You don't have enough information yet to make big decisions because you and your kid don't know if she's going to be one of those kids that is 4-5 grades ahead in one subject and just 1-2 in the others, or ahead in almost everything, a kid that hates structured learning or thrives on structure, a kid that is super extroverted and needs lots of peers, or a kid who prefers a few close friends of mixed ages... it's just way too early.
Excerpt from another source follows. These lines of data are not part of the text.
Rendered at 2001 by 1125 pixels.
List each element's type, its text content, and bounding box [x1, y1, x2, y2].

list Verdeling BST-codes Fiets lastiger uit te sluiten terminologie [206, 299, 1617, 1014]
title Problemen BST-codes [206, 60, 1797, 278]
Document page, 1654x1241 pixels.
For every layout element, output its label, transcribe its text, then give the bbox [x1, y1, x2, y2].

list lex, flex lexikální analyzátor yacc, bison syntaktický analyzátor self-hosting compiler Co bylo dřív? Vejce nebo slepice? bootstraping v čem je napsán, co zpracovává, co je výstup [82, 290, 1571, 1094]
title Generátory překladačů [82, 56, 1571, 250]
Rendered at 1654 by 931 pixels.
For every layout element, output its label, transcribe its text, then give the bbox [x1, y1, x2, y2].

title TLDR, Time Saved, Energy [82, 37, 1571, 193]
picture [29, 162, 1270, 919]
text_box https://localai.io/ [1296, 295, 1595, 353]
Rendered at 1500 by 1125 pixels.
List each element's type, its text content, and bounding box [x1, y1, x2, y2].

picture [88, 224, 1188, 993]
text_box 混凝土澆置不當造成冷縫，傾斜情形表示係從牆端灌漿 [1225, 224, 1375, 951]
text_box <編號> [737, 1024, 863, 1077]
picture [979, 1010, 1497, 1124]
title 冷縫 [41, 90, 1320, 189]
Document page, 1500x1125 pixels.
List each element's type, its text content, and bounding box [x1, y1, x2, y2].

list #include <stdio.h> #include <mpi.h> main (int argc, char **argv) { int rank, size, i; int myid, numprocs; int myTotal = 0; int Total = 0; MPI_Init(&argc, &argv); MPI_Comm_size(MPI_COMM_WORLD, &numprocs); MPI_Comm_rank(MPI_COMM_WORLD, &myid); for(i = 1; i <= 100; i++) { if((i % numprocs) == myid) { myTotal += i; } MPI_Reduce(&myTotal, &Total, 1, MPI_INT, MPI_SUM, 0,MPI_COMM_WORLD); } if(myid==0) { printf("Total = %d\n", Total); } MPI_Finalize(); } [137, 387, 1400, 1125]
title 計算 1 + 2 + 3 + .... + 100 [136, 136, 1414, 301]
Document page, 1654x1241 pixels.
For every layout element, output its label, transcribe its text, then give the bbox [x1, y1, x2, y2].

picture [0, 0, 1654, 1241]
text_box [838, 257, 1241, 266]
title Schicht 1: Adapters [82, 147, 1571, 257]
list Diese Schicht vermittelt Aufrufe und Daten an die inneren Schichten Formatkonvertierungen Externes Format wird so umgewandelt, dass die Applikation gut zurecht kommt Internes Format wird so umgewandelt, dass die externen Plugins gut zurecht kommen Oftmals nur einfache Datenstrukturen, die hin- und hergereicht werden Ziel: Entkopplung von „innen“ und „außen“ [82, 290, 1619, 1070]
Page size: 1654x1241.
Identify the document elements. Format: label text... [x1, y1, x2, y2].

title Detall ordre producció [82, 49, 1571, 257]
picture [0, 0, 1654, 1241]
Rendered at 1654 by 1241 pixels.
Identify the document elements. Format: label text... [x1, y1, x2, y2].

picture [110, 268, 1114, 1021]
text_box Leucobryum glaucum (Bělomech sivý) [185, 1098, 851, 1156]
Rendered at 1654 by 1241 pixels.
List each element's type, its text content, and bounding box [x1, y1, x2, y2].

And she's little. The good news is that at this age if you're lucky you can find play-centered preschools (Montessori works for structured kids with a sympathetic teacher, Waldorf if she's good with woo-stuff, Reggio is a balance between, often what you want is someone who's basically been running a mixed age home daycare for a while and lets them play all day) where there are kids who range up to 6-7 years at least. A play center with afterschool kids attending would be nice. If you can't find somewhere like that, you can cobble together activities like swim team, theater class, music group, playdates etc, to make your own "play" school schedule with a regular mixed-age peer group in shared interests.

Worry about Grade 1 when she's closer to actual enrollment and you can tell if she's just going to need to skip a year or get extra enrichment for one beloved subject, or if regular school is hilariously wrong for her.

And considering the cost of kindergarten, paying for a home tutor or a babysitter to take her to activities? Probably close. I'd get daily three hours one-on-one tuition for my kid for the cost of two days of kindergarten a week... and that looks increasingly the way we're going with a kid who sounds fairly similar to yours. Memail me - mine is five later this year.
posted by dorothyisunderwood at 9:04 AM on June 27, 2016


Sorry if this has already been said but first find out more about your local school. A significant portion of the local kids here are already "held back" or "redshirted" starting kindergarten past age 6. This happens at various rates in different parts of the country and different school districts. Starting kindergarten at 5y11m and 5y10m, my two children are by far not the youngest in their classes (especially for boys whose families are interested in sports).

Second, again check into your local school district. Our local public school curriculum is 2 years ahead of those standard curriculum books you mention - this is more complex but means that their curriculum is more advanced than some other schools. Additionally, their half-day kindergarten covers a full day curriculum, so proceeds very quickly.

If your local school has similar situation, then you may want to revamp your thinking on what kindergarten is.

Personally and academically, there is no right solution as evidenced by the previous answers.

For us, kindergarten was the least of concerns because the day was short and packed. The kids varied from not knowing being able to write their own name to being able to write paragraphs. The commonly-used format of stations in kindergarten means that each kid can navigate their own level: the cutting station has some kids cutting straight lines and other kids doing more intricate work cutting out pictures in magazines, the reading station has some kids listening to an audio book while following along in the book and other kids already reading to themselves. The subsequent years are where the group learning is harder for the more advanced kids unless the teachers and district are able and willing to accelerate/enrich to each child's abilities. Usually by this time there are such acceleration and enrichment options - depending on your state budget and valuing of education and district and teacher.